═══ Exercise materials ═══

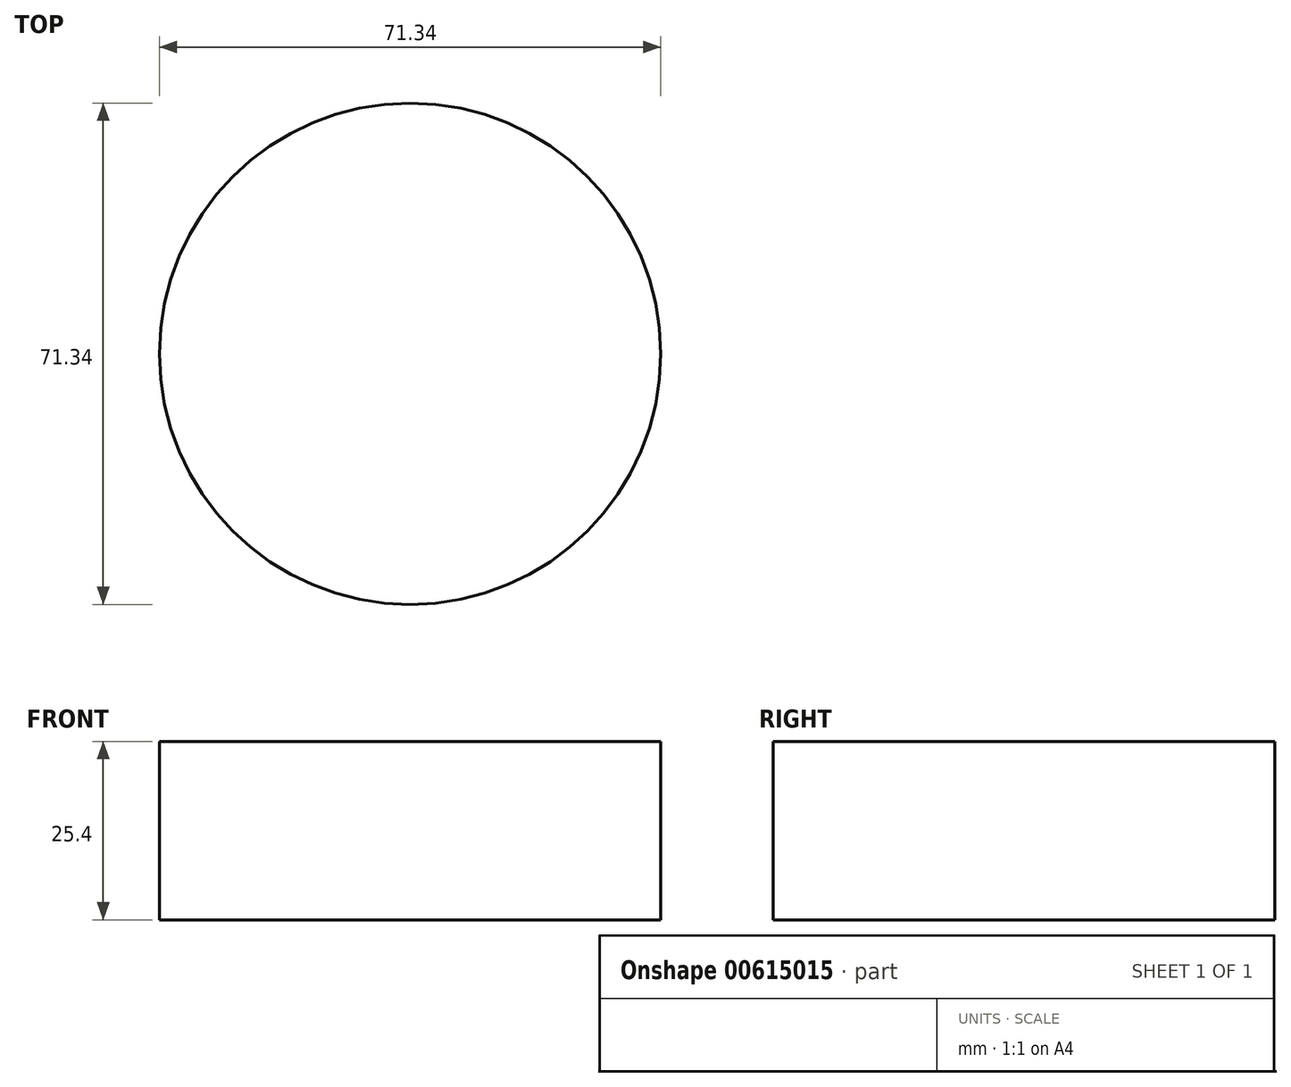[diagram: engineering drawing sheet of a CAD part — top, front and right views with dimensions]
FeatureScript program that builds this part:
annotation { "Feature Type Name" : "Feature", "Feature Type Description" : "" }
export const myFeature = defineFeature(function(context is Context, id is Id, definition is map)
    precondition{}
    {
        {
            var Q0;
            Q0=qCreatedBy(makeId("Top.planeOp"),FACE);
            var sketch = newSketch(context, id + "F0", { "sketchPlane" : qUnion([Q0])});
            skCircle(sketch, "E0", {"center": v(0, 0) * mm, "radius": 35.67 * mm});
            skSolve(sketch);
        }
        {
            var Q0;
            Q0=makeQuery(id+"F0.imprint","IMPRINT",FACE,{"disambiguationData":[TD([[makeQuery(id+"F0.imprint","IMPRINT",EDGE,{"derivedFrom":sQuery(id+"F0.wireOp",EDGE,"E0")}),1.0]])]});
            extrude(context, id + "F1", {"entities" : qUnion([Q0]), "depth" : 25.4 * mm, "offsetDistance" : 25.4 * mm});
        }
    });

═══

§ Set problem
Repeat every entry with "program" swapped for "script" and everything else unchanged. Leave out the pictures.

§ Solution
[diagram: engineering drawing sheet of a CAD part — top, front and right views with dimensions]
FeatureScript script that builds this part:
annotation { "Feature Type Name" : "Feature", "Feature Type Description" : "" }
export const myFeature = defineFeature(function(context is Context, id is Id, definition is map)
    precondition{}
    {
        {
            var Q0;
            Q0=qCreatedBy(makeId("Top.planeOp"),FACE);
            var sketch = newSketch(context, id + "F0", { "sketchPlane" : qUnion([Q0])});
            skCircle(sketch, "E0", {"center": v(0, 0) * mm, "radius": 35.67 * mm});
            skSolve(sketch);
        }
        {
            var Q0;
            Q0=makeQuery(id+"F0.imprint","IMPRINT",FACE,{"disambiguationData":[TD([[makeQuery(id+"F0.imprint","IMPRINT",EDGE,{"derivedFrom":sQuery(id+"F0.wireOp",EDGE,"E0")}),1.0]])]});
            extrude(context, id + "F1", {"entities" : qUnion([Q0]), "depth" : 25.4 * mm, "offsetDistance" : 25.4 * mm});
        }
    });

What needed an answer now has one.